My batch file for fixing broken lines called “Linebreaks newline to space”

[Name] Text [all] Linebreaks newline to space
[Find]^$
[Replace][newparagraph]
[Parameters] MsgOff Regular
[Command] ReplaceAll

[Find]\p
[Replace]
[Parameters] MsgOff Regular
[Command] ReplaceAll

[Find]\[newparagraph\]
[Replace]\p
[Parameters] MsgOff Regular
[Command] ReplaceAll

There are three passes through the text.

1st pass – replace valid paragraphs with a place holder  [emptyparagraph]. My basis for discerning a valid paragraph is that there are two paragraphs together. In some cases, such as

This is the title
1st Point,
2nd Point,
3rd Point
blah blah blah

All of these newline feeds will be replaced with spaces. You will either have to edit this yourself or just live with it compressed.

This is the title 1st Point, 2nd Point, 3rd Point blah blah blah

Pass 2 – Replace all remaining new line feeds or paragraph marks with spaces.

Pass 3 – Replace all placeholders with paragraph marks.

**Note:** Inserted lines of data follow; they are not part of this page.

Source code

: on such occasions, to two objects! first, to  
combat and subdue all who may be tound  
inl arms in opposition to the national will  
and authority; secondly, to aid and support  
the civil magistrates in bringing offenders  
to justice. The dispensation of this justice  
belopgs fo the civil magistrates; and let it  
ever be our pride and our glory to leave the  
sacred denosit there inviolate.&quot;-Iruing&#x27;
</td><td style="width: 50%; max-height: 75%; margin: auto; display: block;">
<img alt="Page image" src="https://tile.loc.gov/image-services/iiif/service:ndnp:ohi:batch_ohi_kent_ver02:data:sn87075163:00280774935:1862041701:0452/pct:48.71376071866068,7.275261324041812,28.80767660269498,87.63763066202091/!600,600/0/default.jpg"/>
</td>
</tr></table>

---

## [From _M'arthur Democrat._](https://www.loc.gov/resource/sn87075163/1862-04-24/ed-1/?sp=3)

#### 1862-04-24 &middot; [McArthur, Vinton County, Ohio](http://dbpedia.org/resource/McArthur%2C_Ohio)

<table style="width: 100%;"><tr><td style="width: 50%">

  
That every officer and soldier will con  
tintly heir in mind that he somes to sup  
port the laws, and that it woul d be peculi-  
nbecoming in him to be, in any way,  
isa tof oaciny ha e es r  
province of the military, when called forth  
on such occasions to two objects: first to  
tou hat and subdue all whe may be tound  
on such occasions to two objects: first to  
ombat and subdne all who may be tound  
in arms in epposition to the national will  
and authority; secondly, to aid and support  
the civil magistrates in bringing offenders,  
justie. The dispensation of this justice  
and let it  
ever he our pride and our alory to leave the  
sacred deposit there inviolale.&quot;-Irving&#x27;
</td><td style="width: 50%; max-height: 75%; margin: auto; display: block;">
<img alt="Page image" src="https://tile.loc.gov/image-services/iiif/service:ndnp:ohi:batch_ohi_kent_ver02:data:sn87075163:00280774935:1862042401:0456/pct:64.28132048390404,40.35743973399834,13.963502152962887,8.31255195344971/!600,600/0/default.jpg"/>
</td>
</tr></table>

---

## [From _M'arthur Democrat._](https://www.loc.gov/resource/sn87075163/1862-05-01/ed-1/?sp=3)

Note that since I opted for something I didn’t think would ever be in the text of a module “[emptyparagraph]” I have to escape out the brackets, [] with a forward slash.

Observations

Since these are quick and dirty macros, there may be better ways of doing this. The alternate Search and Replace plugin is itself kind of clunky and slow, but it does what is very difficult to do otherwise. Depending on how long your text is, you could see it run for a minute or two. 1000s of replaces. Be aware of this. But doing a thousand search and replaces by hand would take you the afternoon, and this is the beauty of these quick and dirty macros, they just work so you don’t have to.